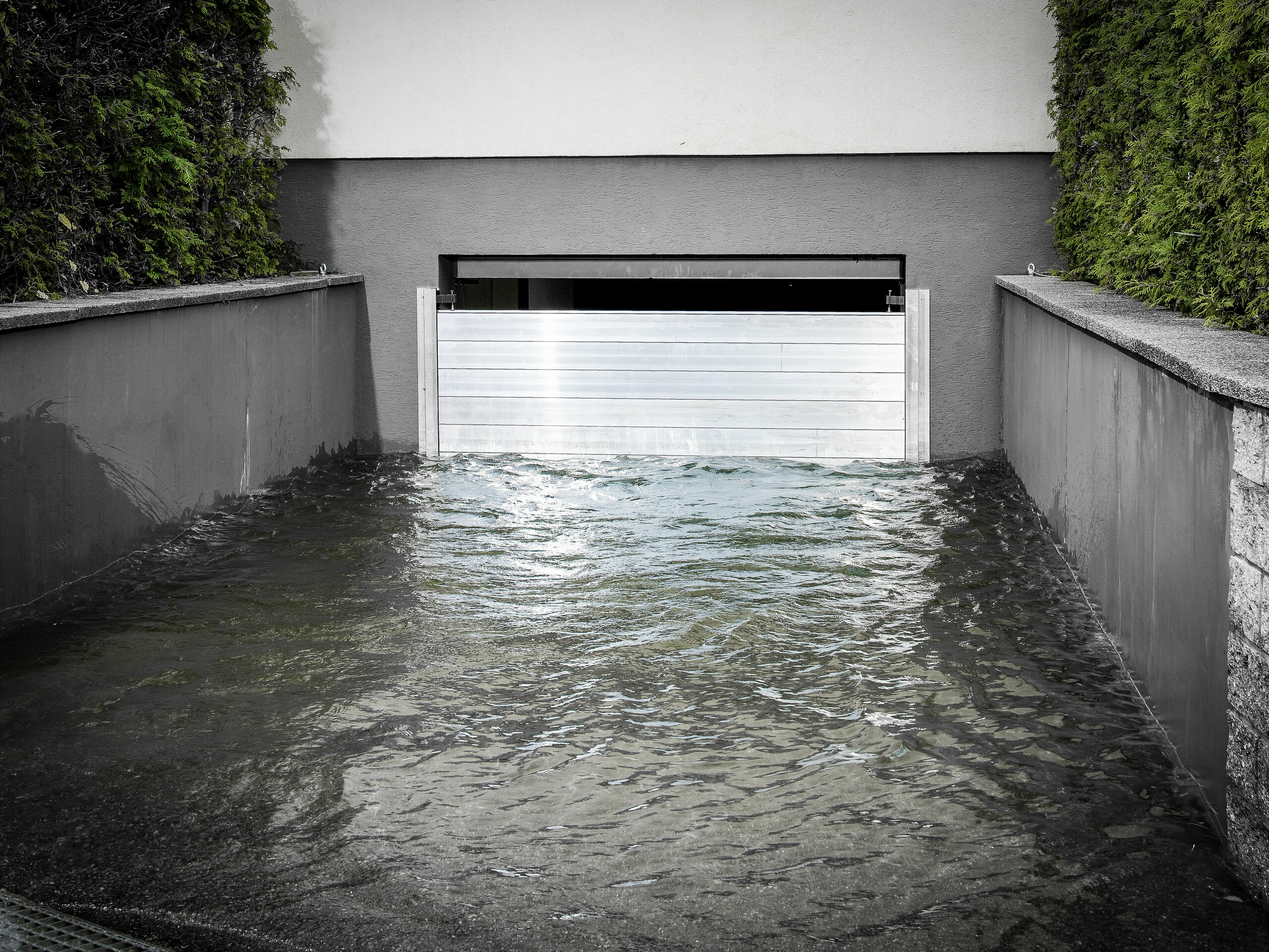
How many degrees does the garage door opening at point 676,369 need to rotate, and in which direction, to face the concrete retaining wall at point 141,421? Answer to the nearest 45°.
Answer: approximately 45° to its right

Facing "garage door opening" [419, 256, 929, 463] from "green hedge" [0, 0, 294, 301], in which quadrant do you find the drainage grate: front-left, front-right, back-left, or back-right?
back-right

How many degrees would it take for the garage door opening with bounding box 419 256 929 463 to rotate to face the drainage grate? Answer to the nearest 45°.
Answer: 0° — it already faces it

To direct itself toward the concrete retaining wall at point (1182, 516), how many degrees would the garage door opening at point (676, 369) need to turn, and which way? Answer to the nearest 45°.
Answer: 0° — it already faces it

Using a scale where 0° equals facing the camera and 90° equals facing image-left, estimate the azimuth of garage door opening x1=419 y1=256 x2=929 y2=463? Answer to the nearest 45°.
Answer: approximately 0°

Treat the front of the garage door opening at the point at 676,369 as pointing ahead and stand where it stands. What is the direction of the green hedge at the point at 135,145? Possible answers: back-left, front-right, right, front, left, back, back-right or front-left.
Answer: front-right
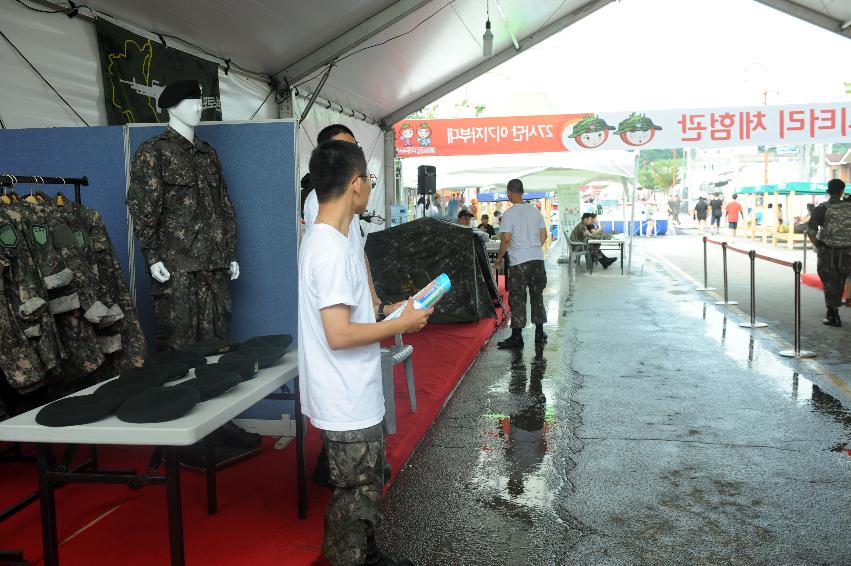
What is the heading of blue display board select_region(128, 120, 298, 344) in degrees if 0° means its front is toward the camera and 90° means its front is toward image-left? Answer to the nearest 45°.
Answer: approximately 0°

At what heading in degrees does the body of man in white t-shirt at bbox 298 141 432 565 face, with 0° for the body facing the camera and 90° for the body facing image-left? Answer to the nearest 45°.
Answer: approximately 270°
==================================================
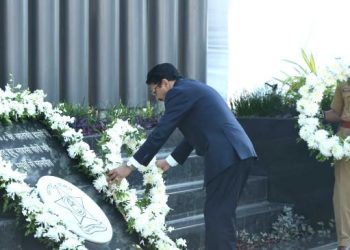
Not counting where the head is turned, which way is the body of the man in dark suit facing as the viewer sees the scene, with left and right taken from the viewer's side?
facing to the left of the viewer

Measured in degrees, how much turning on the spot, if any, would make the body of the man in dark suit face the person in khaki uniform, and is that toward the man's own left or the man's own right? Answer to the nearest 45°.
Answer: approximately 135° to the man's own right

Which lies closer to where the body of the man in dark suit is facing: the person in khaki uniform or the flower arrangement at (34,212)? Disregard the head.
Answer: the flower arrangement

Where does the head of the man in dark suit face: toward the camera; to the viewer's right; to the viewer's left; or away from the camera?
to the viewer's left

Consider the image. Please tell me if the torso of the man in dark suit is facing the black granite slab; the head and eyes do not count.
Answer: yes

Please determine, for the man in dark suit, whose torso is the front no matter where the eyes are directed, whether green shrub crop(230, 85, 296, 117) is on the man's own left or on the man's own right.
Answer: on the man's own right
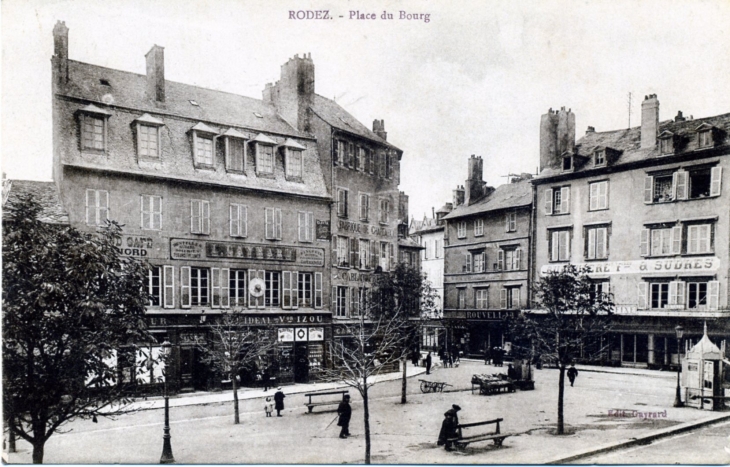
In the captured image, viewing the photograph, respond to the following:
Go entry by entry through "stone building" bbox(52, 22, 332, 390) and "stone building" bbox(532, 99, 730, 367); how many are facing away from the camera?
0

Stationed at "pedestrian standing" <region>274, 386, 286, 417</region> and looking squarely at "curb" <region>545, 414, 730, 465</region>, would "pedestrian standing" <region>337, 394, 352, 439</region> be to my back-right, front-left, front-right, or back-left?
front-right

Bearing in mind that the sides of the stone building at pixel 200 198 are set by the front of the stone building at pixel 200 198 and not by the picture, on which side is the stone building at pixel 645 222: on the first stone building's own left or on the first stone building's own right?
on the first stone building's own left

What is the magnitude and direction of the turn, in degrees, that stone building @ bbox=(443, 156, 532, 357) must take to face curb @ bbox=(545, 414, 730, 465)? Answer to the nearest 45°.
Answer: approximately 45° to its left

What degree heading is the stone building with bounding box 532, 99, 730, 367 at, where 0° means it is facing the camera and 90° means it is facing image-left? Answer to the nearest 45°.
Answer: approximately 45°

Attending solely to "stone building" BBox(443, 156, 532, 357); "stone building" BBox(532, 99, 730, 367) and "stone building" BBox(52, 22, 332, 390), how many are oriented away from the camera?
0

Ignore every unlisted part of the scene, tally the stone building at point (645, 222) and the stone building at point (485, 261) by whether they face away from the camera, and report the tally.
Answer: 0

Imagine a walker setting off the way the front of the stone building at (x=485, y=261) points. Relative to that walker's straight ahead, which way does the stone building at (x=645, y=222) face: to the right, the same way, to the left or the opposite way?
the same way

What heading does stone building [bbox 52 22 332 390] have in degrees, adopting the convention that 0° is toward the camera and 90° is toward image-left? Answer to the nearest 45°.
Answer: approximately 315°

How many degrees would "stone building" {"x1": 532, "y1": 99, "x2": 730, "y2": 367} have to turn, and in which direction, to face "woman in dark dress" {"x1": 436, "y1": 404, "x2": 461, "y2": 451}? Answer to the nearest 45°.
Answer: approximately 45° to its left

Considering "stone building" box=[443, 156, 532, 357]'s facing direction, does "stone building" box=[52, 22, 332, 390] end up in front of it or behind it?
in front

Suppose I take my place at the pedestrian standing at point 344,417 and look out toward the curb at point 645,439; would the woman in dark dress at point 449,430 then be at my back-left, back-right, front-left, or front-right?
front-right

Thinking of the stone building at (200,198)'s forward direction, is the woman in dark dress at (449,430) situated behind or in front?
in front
==================================================
### Task details
Please return every line of the material that contains the word "bounding".

### Output below
How many degrees would it take for the garage door opening with bounding box 419 256 929 463 to rotate to face the drainage grate? Answer to the nearest 45°.
What degree heading is the stone building with bounding box 532, 99, 730, 367 at, where 0° means it is facing the camera and 90° means it is facing image-left? Answer to the nearest 45°.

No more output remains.